→ Work instructions
Please rename "core-event.co" to "core-events.org" everywhere in the text of all the entries below, and write that text out again with nothing else changed and the pictures left out.

→ Data supplied
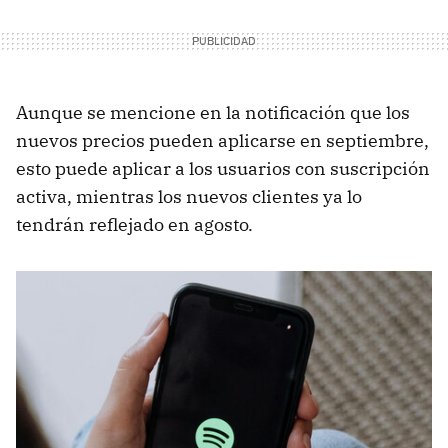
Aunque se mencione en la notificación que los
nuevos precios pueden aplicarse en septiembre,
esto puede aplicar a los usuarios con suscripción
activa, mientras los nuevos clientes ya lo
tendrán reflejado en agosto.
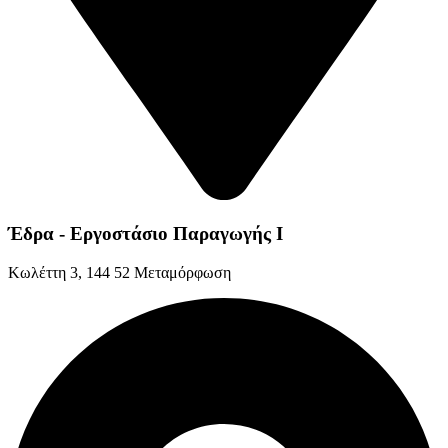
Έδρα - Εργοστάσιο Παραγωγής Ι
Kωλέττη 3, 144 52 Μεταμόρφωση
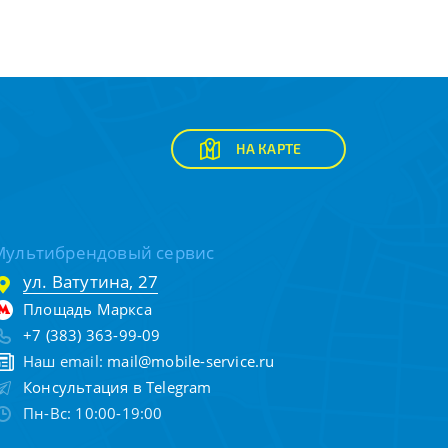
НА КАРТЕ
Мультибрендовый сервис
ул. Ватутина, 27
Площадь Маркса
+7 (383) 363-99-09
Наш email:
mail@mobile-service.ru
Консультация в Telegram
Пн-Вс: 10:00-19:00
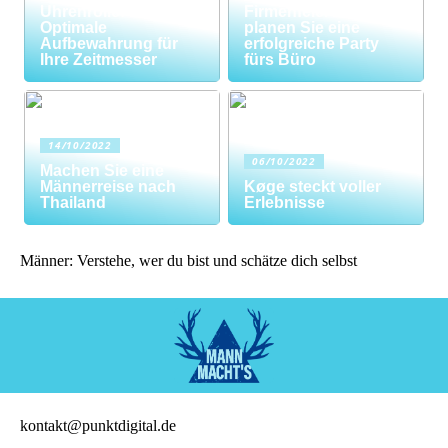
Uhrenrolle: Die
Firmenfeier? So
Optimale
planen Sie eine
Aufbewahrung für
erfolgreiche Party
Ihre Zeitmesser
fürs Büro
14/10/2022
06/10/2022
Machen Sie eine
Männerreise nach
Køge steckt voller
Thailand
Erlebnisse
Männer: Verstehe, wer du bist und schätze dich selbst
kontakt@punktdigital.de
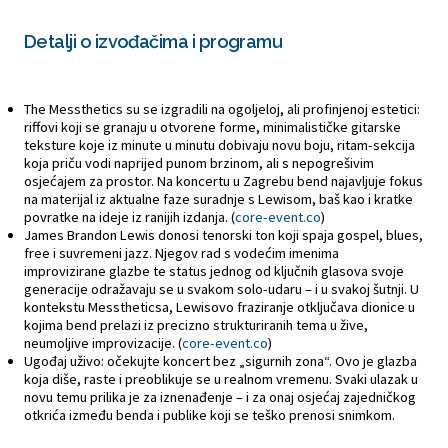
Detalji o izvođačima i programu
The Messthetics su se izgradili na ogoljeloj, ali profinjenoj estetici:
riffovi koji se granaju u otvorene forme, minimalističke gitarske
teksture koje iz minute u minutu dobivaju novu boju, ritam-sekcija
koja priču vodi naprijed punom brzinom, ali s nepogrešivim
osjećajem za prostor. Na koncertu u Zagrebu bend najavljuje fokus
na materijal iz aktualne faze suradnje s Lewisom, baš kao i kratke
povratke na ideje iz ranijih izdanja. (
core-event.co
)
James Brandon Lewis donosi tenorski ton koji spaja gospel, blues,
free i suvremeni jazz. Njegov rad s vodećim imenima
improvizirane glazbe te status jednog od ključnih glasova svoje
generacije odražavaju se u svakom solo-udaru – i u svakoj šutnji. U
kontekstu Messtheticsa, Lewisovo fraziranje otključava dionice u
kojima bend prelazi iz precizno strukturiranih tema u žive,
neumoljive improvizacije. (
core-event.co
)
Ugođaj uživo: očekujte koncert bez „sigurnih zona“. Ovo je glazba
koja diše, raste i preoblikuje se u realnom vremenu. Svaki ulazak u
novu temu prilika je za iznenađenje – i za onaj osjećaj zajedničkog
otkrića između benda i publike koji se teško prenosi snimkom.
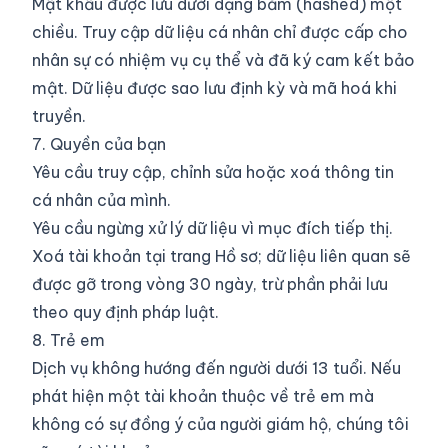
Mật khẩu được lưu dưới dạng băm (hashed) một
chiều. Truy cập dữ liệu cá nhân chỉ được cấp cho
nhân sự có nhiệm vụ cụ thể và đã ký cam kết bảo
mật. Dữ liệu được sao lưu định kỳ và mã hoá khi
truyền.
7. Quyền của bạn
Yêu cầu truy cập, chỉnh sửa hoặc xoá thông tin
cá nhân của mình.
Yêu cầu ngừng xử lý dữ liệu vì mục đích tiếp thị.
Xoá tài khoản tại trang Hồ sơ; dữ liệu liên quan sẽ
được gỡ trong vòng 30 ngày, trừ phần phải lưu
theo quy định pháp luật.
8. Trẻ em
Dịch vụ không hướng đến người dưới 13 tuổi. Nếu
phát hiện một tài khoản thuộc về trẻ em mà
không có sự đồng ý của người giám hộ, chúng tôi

→ Written answer
Aunque se mencione en la notificación que los
nuevos precios pueden aplicarse en septiembre,
esto puede aplicar a los usuarios con suscripción
activa, mientras los nuevos clientes ya lo
tendrán reflejado en agosto.
Έδρα - Εργοστάσιο Παραγωγής Ι
Kωλέττη 3, 144 52 Μεταμόρφωση
НА КАРТЕ
Мультибрендовый сервис
ул. Ватутина, 27
Площадь Маркса
+7 (383) 363-99-09
Наш email:
mail@mobile-service.ru
Консультация в Telegram
Пн-Вс: 10:00-19:00
Uhrenrolle: Die
Firmenfeier? So
Optimale
planen Sie eine
Aufbewahrung für
erfolgreiche Party
Ihre Zeitmesser
fürs Büro
14/10/2022
06/10/2022
Machen Sie eine
Männerreise nach
Køge steckt voller
Thailand
Erlebnisse
Männer: Verstehe, wer du bist und schätze dich selbst
kontakt@punktdigital.de
Detalji o izvođačima i programu
The Messthetics su se izgradili na ogoljeloj, ali profinjenoj estetici:
riffovi koji se granaju u otvorene forme, minimalističke gitarske
teksture koje iz minute u minutu dobivaju novu boju, ritam-sekcija
koja priču vodi naprijed punom brzinom, ali s nepogrešivim
osjećajem za prostor. Na koncertu u Zagrebu bend najavljuje fokus
na materijal iz aktualne faze suradnje s Lewisom, baš kao i kratke
povratke na ideje iz ranijih izdanja. (
core-events.org
)
James Brandon Lewis donosi tenorski ton koji spaja gospel, blues,
free i suvremeni jazz. Njegov rad s vodećim imenima
improvizirane glazbe te status jednog od ključnih glasova svoje
generacije odražavaju se u svakom solo-udaru – i u svakoj šutnji. U
kontekstu Messtheticsa, Lewisovo fraziranje otključava dionice u
kojima bend prelazi iz precizno strukturiranih tema u žive,
neumoljive improvizacije. (
core-events.org
)
Ugođaj uživo: očekujte koncert bez „sigurnih zona“. Ovo je glazba
koja diše, raste i preoblikuje se u realnom vremenu. Svaki ulazak u
novu temu prilika je za iznenađenje – i za onaj osjećaj zajedničkog
otkrića između benda i publike koji se teško prenosi snimkom.
Mật khẩu được lưu dưới dạng băm (hashed) một
chiều. Truy cập dữ liệu cá nhân chỉ được cấp cho
nhân sự có nhiệm vụ cụ thể và đã ký cam kết bảo
mật. Dữ liệu được sao lưu định kỳ và mã hoá khi
truyền.
7. Quyền của bạn
Yêu cầu truy cập, chỉnh sửa hoặc xoá thông tin
cá nhân của mình.
Yêu cầu ngừng xử lý dữ liệu vì mục đích tiếp thị.
Xoá tài khoản tại trang Hồ sơ; dữ liệu liên quan sẽ
được gỡ trong vòng 30 ngày, trừ phần phải lưu
theo quy định pháp luật.
8. Trẻ em
Dịch vụ không hướng đến người dưới 13 tuổi. Nếu
phát hiện một tài khoản thuộc về trẻ em mà
không có sự đồng ý của người giám hộ, chúng tôi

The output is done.